Task requirements
• A. Please repeat the album review below word for word, between "Year of Release: 2002" and "guest Merrit Millsap.", inclusive.
• B. Answer these questions using the album review below:
(i) What record label released the album?
(ii) Who plays bass in the new lineup?
(iii) Which song targets the media?
• C. Pick up the album review below after its last sentence and carry it on.

═══ Text shown

Visionary - Strange But Familiar Shores

Year of Release: 2002
Label: Nightmare Records
Catalog Number: NMR-99802
Format: CD
Total Time: 41:15:00

After some internal turmoil result in a line up change, Utah's Visionary finally released their follow up to 1997's Visionary. Still in place are vocalist Tony Horstmanshoff, lead guitarist Dawayne King, and rhythm guitarist Steve Yeates. New to the line up are bassist Brett Meyer and drummer/percussionist Ken Fitzgerald. Keyboards are handled by guest Merrit Millsap.

Strange But Familiar Shores, isn't very "strange" at all, but the band do swim along "familiar shores." You don't have to wade too far into their musical mix to find elements of Queensryche swimming by - the digitized sounding, bass heavy, throbbing, strutting "Media," for example; a piece that takes aim at the all-too-easy target of, well, the media. You'll sense also a few straggling Dream Theater elements of the Images and Words variety. "Seasons," for example, brings in ethnic elements like flute-like tones (likely the keyboards of Millsap) and percussion, wind and bird effects, and acoustic guitar in a piece that slowly builds itself layer by layer in a piece that has mixes southwest feel with a mellow, balladic Dream Theater element along with some very nice but nearly buried piano-like runs from Millsap. The sound of strings, plus piano and acoustic guitar, returns in the mellower, reflective, wistful, and balladic piece "Deserae." Horstmanshoff's voice echoes James LaBrie's at times (along with a hint of Jon Bon Jovi and Steve Hogarth, though the latter of these two makes up less than 1 percent). Resting in the sediment (that is, in the guitar playing of King), you'll find a little bit of Steve Rothery - as if he left behind a few aching guitar notes that King picked up, liked, and utilized, though sparingly throughout the album.

══════
═══ The data

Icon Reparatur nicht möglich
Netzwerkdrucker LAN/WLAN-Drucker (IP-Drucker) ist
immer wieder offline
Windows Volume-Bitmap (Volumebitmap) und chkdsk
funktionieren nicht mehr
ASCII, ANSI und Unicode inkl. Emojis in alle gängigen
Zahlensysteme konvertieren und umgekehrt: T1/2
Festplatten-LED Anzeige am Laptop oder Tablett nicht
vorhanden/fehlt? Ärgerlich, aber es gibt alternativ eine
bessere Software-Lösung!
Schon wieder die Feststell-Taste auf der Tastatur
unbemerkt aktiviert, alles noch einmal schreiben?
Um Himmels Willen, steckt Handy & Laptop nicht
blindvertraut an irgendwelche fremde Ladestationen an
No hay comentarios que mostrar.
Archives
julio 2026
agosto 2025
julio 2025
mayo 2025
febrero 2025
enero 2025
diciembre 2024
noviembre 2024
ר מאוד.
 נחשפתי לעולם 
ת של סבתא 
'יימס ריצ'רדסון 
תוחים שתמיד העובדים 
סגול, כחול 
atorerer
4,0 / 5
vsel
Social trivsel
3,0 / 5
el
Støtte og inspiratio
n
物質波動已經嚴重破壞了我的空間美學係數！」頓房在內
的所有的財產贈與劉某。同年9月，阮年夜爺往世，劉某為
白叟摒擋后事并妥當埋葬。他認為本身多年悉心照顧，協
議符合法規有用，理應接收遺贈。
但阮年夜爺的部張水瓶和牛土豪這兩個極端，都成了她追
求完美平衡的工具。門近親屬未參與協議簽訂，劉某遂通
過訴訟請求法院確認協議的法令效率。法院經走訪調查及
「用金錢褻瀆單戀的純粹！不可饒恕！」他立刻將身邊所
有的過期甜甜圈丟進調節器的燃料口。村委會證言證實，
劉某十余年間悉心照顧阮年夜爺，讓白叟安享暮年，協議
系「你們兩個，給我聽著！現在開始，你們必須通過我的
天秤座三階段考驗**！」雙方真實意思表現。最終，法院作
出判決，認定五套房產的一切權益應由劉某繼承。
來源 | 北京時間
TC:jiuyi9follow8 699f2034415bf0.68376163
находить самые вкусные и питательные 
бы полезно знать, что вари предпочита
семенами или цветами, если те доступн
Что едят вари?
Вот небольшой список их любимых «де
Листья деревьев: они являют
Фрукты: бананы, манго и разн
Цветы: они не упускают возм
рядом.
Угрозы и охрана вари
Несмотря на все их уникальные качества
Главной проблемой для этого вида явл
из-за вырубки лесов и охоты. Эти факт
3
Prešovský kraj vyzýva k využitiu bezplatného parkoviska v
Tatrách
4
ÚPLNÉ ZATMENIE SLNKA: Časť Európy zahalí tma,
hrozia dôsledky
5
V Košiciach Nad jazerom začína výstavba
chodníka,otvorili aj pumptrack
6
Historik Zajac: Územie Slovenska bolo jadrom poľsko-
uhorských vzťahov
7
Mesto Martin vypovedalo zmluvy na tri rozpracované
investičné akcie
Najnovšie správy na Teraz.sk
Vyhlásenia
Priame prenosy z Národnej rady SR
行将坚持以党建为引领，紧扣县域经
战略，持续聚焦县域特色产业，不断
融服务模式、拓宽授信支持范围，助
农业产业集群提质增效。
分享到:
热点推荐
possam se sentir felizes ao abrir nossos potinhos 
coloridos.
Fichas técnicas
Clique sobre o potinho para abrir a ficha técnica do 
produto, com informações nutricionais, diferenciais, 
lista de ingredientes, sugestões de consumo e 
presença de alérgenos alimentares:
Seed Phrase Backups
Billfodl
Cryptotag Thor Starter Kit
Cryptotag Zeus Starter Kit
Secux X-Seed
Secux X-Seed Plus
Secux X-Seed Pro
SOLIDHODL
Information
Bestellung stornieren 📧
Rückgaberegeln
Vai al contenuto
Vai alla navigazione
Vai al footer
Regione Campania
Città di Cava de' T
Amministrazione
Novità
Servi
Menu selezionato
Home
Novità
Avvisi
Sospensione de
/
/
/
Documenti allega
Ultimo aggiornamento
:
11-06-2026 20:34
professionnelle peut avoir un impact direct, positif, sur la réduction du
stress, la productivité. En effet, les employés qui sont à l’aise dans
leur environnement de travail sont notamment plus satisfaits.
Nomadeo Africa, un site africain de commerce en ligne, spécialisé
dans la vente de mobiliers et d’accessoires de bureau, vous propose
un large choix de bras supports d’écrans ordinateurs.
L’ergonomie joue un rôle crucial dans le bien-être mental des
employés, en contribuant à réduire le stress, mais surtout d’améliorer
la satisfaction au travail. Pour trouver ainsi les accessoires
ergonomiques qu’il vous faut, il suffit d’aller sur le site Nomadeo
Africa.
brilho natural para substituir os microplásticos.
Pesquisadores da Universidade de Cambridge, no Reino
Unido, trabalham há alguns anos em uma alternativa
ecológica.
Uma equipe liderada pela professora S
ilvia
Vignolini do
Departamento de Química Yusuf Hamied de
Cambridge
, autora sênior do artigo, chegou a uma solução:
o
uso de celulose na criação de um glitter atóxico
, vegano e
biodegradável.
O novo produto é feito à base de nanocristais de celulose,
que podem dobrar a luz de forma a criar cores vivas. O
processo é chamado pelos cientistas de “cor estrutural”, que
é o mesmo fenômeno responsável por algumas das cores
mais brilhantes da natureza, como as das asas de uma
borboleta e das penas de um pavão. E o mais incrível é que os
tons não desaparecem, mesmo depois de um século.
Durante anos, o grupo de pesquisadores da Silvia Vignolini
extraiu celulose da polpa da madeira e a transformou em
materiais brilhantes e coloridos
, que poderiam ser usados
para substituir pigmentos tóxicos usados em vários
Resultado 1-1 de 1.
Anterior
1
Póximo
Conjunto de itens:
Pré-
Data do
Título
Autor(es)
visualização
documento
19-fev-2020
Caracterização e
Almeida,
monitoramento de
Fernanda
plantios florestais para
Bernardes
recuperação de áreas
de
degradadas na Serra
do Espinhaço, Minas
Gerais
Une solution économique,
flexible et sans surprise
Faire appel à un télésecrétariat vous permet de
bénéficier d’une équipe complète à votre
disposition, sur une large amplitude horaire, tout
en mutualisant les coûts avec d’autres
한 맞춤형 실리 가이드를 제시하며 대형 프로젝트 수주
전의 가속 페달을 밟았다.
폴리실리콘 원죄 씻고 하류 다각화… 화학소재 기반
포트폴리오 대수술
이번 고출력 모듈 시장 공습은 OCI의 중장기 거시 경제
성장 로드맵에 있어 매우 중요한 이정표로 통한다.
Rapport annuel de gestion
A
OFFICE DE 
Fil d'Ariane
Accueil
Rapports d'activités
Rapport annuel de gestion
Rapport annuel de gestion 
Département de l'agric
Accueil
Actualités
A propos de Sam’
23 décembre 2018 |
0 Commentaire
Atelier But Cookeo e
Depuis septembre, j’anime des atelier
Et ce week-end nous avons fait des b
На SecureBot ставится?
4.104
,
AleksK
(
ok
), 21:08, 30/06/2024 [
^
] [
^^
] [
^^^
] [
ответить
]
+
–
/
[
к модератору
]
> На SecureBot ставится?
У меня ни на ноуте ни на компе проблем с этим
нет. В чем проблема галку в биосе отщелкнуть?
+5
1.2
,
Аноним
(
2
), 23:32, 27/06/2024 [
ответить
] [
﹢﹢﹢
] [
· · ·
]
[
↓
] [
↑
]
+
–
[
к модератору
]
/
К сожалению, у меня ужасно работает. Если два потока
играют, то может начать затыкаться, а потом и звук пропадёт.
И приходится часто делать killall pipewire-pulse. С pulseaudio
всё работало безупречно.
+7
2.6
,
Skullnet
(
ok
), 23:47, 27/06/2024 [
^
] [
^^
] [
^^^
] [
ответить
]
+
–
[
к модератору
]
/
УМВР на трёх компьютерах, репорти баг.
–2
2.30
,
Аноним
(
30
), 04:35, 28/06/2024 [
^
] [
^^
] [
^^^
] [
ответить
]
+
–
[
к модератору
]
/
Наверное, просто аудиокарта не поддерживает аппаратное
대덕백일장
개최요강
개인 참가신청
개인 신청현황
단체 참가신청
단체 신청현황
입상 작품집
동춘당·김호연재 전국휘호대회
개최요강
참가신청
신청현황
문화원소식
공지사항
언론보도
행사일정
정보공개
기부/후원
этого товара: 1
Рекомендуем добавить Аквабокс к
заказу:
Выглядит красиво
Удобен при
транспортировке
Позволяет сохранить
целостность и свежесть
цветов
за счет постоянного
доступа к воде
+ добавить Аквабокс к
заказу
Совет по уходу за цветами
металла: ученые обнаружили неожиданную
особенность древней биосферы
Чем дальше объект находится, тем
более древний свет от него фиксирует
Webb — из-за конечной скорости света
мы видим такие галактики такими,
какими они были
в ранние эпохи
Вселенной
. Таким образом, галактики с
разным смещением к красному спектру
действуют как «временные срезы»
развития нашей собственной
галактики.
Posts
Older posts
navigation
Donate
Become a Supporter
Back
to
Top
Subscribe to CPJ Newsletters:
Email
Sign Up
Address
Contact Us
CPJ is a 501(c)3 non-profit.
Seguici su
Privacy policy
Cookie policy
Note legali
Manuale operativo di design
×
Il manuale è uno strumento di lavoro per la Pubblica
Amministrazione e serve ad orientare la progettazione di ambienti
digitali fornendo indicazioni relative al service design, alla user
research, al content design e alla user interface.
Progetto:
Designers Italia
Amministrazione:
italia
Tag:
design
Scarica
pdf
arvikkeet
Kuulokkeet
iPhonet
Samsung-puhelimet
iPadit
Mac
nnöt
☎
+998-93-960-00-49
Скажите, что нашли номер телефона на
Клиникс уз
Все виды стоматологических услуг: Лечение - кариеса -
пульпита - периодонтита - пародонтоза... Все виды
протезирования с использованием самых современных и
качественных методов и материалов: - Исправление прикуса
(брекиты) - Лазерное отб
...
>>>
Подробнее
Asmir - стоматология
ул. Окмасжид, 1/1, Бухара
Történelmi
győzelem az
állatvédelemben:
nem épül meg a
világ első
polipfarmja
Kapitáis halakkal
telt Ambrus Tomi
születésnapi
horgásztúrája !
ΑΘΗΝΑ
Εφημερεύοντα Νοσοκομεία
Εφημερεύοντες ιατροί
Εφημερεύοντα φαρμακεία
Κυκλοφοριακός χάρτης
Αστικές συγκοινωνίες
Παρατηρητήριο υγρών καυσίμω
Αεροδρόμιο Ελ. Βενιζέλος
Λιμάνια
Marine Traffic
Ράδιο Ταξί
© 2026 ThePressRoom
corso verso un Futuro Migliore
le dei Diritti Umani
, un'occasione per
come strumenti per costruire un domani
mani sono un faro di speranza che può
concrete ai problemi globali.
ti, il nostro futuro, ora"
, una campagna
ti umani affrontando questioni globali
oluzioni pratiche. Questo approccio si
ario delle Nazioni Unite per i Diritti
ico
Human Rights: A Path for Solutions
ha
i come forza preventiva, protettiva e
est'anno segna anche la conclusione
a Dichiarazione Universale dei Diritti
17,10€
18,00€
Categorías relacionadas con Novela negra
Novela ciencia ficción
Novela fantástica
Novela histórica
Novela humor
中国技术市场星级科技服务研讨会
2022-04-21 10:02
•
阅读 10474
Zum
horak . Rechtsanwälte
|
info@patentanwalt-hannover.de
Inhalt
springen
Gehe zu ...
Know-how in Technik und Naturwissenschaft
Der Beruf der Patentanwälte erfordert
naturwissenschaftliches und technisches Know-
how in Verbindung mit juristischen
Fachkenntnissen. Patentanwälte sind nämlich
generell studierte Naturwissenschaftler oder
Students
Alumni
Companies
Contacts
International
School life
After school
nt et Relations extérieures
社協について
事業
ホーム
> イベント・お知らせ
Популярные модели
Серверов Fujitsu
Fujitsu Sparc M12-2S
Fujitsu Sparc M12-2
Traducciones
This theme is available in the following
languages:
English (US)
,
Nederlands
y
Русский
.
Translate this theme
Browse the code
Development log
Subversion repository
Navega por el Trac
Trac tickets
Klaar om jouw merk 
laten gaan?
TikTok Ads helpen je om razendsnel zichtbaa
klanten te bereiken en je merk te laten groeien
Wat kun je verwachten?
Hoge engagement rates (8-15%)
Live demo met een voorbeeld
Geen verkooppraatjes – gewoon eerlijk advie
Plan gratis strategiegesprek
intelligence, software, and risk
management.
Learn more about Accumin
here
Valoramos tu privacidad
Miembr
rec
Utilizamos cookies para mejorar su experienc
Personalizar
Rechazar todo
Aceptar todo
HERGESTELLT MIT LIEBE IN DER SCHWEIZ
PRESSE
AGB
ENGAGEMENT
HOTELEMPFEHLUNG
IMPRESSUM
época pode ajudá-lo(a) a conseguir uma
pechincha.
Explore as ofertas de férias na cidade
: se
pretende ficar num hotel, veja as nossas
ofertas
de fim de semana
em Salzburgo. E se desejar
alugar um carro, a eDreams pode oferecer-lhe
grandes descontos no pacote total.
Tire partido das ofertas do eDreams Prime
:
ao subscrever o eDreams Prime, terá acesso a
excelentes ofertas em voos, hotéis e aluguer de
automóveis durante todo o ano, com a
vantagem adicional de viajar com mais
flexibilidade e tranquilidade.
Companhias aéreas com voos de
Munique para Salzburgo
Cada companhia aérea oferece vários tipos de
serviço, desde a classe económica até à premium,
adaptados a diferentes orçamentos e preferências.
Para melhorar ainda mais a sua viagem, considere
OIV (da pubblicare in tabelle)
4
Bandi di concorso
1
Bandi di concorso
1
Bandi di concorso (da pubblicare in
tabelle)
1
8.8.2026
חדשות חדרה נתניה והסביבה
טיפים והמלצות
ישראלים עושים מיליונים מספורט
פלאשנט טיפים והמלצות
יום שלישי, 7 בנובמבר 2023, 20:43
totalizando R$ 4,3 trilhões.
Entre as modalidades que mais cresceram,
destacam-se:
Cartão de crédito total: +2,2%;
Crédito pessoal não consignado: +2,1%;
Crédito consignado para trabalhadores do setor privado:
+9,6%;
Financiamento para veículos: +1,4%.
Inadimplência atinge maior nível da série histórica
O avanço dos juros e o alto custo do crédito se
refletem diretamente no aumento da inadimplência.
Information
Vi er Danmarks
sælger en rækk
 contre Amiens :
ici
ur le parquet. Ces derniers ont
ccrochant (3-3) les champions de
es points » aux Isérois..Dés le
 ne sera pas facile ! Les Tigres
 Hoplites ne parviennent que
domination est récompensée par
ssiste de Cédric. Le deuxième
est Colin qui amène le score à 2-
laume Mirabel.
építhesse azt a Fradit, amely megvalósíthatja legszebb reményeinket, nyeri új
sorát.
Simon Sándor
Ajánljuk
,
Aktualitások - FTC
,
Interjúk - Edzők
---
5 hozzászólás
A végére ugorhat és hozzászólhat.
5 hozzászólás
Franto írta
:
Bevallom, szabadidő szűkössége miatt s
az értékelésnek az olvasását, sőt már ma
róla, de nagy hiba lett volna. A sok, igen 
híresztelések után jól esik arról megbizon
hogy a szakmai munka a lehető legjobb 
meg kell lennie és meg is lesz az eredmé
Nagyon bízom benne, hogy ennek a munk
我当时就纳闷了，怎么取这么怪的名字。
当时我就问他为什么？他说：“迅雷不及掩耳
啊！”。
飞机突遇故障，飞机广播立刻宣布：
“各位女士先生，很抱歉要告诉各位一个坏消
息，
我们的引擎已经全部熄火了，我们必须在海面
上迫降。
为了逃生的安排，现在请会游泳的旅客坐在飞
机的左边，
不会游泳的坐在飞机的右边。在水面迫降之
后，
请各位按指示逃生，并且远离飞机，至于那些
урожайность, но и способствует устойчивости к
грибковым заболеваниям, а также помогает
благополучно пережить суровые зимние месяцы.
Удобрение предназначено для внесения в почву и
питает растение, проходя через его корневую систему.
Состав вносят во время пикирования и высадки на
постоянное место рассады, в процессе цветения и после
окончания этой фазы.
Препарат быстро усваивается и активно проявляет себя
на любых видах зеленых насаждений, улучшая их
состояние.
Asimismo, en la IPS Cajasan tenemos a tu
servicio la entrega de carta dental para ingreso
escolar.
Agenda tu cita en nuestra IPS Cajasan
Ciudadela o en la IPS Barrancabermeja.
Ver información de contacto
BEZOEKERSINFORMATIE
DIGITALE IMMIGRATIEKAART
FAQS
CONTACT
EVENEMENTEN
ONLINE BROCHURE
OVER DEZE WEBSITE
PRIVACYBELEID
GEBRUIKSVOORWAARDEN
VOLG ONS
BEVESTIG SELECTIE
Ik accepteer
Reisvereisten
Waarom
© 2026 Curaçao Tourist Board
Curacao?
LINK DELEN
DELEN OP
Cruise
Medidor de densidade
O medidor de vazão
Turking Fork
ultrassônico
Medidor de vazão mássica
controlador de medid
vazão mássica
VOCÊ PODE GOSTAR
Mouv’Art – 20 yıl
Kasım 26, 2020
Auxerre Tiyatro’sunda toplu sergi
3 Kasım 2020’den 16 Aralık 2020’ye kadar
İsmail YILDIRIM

══════

Expected outputs
• A.
Year of Release: 2002
Label: Nightmare Records
Catalog Number: NMR-99802
Format: CD
Total Time: 41:15:00

After some internal turmoil result in a line up change, Utah's Visionary finally released their follow up to 1997's Visionary. Still in place are vocalist Tony Horstmanshoff, lead guitarist Dawayne King, and rhythm guitarist Steve Yeates. New to the line up are bassist Brett Meyer and drummer/percussionist Ken Fitzgerald. Keyboards are handled by guest Merrit Millsap.

• B.
(i) Nightmare Records
(ii) Brett Meyer
(iii) "Media"

• C.
The track that will be of most interest, perhaps, for progressive rock fans is "Words Of The Frenchman." I'm not getting the reference in the title, but the lyrics seem to be about the end of Sodom and Gomorrah, or some other catastrophic event assigned some divine purpose and direction. Not that the lyrics here on Strange But Familiar Shores are preachy or even, necessarily Christian-centric. I mean, humans of 2000, 3000 years ago saw ominous signs in natural occurrences like eclipses and earthquakes (each suggested here) that were part of a pre-Christian faith. As you might expect of a piece with a grim topic, the music itself is dark - rhythm guitar and bass grind beneath sometimes pummeling percussion, while keyboards provide accents and the swelling string sounds. I said there was nothing "strange" about this release, but that isn't entirely true as the guitar crunch on this piece, which keeps things on edge, is somewhat strange. The follow through on each phrase is truncated - the best way I can describe it.

Prog metal fans will zero in on "God Sleeps" with its chugging guitars, soaring vocals and big sound though the first few seconds might be called spacey. This is another piece in a Dream Theater/Queensryche/Fates Warning mold with more piano-like keyboard from Millsap (whom they should make a full member).

Otherwise, the music on this album is mostly melodic hard rock verging on metal. "Care Of Angels" which opens the album is a catchy, radio-friendly piece - well, if this were the late 80s -- that in some ways could be a Bon Jovi tune, were Bon Jovi less about sex and romance lyrically, that is. "The Void" is another bass heavy track like "Media," though with a different throb to it. Along with the Queensryche element, one can detect bits of Rush floating by.

Strange But Familiar Shores might be a little too AOR for most progressive metal and progressive rock fans, but they do create some nice melodies, and play well. But there's something missing, some?follow through. It falls short of something, but I can quite put it into words. Pieces seem to end abruptly, but they don't really? it can leave you hanging, waiting for that final note or something to signal conclusion. It all played, performed, very well and, except for a moment or two in "Frenchman" is fairly well balanced. Recommended.

Care Of Angels (5:02) / The Void (4:16) / A Part Of Me (5:16) / Media (4:23) / God Sleeps (5:46) / Seasons (4:37) / Words Of The Frenchman (5:58) / Deserae (5:54)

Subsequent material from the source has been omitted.